8th January, 2015
Nigeria’s President Goodluck Jonathan on Thursday formally began his campaign for re-election, taking the fight to a key opposition stronghold with a mass rally.
The meeting in Lagos comes as Jonathan’s Peoples Democratic Party (PDP) mounts increasingly personal attacks on his main challenger as well as lingering doubts about whether the vote will even hold.
Nigerians are due to elect a new president on February 14 but there are fears that polling could be ruled out in swathes of the country’s northeast because of sustained Boko Haram violence.
The electoral body in Africa’s leading economy and most populous nation maintains, however, that there were no plans to postpone the vote.
Sirens from convoys of politicians and dignitaries blared in and around the rally venue on Lagos Island from early morning in Lagos and commuter traffic backed up as delegates began arriving.
All roads to the venue were cordoned off and armed soldiers and police searched the crowds, many of them dressed in the PDP colours of red, white and green.
– Smear campaign –
Jonathan, 57-year-old southern Christian, is pushing for a second, four-year term, calling for more time to build on his first and complete his “transformation agenda”.
“Goodwork in progress… Vote goodwork… vote Goodluck,” proclaimed two-page advertisements in national newspapers on Thursday.
But the main opposition All Progressives Congress (APC) denounces Jonathan’s presidency as a failure, highlighting his inability to end the Islamist insurgency and tackle endemic corruption.
Nigeria, Africa’s top oil producer, is also reeling from a fall in global crude prices that has forced a revision of the 2015 budget estimates and a devaluation of the currency against the US dollar.
“Under his watch, Nigeria has become No 1 in broken promises,” read one newspaper advertisement supporting the APC candidate Muhammadu Buhari.
In the world of Nigerian politics, where personalities count as much as ethnic and religious identity, the campaign has predictably descended into a smear campaign.
On Wednesday, Jonathan’s campaign chief Femi Fani-Kayode described former military ruler Buhari as a “great danger” for the unity of the country.
The 72-year-old from the Muslim-majority north, who is standing for the presidency for the fourth time since 1999, “represents a return to an ugly past which is best forgotten”, he said.
He also questioned Buhari’s democratic credentials and described his record in public office as “shameful and disastrous”.
Buhari ousted civilian president Shehu Shagari in a military coup in 1983 and his 18-month rule was characterised by a hardline stance on corruption.
“We do not believe that Nigeria ought to be run by a man that is not capable of tolerating dissent or by a political party like the APC that has no sense of remorse, restraint or decency,” he added.
– Politically motivated –
The APC, a coalition of opposition parties, is seen as having its best chance of winning power since Nigeria returned to civilian rule 16 years ago and said the PDP was running scared.
“The real danger to democracy in Nigeria is Jonathan,” party spokesman Lai Mohammed told AFP. “Before he came into office in 2010, Nigeria was a united country.
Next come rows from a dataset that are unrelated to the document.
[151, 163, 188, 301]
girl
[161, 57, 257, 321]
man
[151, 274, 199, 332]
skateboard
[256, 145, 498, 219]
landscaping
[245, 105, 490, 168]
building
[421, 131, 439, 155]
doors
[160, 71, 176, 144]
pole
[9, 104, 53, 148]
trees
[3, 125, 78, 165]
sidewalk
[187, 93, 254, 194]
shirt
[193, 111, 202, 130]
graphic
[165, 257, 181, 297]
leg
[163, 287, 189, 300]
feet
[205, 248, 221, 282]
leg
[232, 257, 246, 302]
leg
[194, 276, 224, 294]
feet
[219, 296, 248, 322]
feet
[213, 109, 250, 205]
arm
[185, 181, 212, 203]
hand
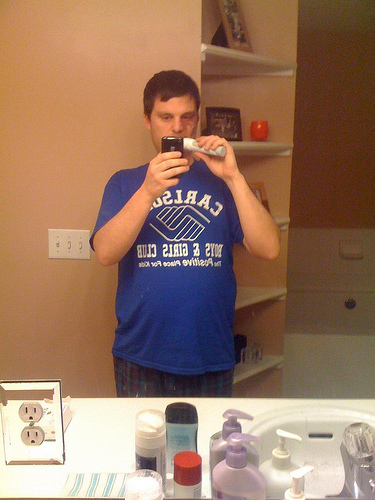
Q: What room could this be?
A: It is a bathroom.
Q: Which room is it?
A: It is a bathroom.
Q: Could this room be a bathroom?
A: Yes, it is a bathroom.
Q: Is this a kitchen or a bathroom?
A: It is a bathroom.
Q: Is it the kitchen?
A: No, it is the bathroom.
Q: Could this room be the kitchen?
A: No, it is the bathroom.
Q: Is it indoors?
A: Yes, it is indoors.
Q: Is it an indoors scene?
A: Yes, it is indoors.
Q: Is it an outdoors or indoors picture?
A: It is indoors.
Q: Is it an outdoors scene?
A: No, it is indoors.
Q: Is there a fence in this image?
A: No, there are no fences.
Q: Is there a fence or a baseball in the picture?
A: No, there are no fences or baseballs.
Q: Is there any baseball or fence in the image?
A: No, there are no fences or baseballs.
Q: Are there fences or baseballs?
A: No, there are no fences or baseballs.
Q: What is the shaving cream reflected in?
A: The shaving cream is reflected in the mirror.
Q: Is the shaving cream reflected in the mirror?
A: Yes, the shaving cream is reflected in the mirror.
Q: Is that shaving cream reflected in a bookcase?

But it is no more now…
“(Buhari) is also a good party man. The orgy of violence, armed robbery, killings, kidnappings and other forms of crime under Jonathan’s watch is unprecedented in the history of Nigeria.
“We have more than 20,000 square kilometres (7,720 square miles) of our land now occupied by Boko Haram.”
The opposition has previously denounced a secret police raid on its Lagos offices and the teargassing of opposition lawmakers outside parliament last year as politically motivated.
Nigerian elections have been characterised by political violence and there have been warnings that this year’s vote could be no different.
This week, the APC claimed that Buhari supporters were shot as they made their way to a rally in the southern oil city of Port Harcourt on Tuesday.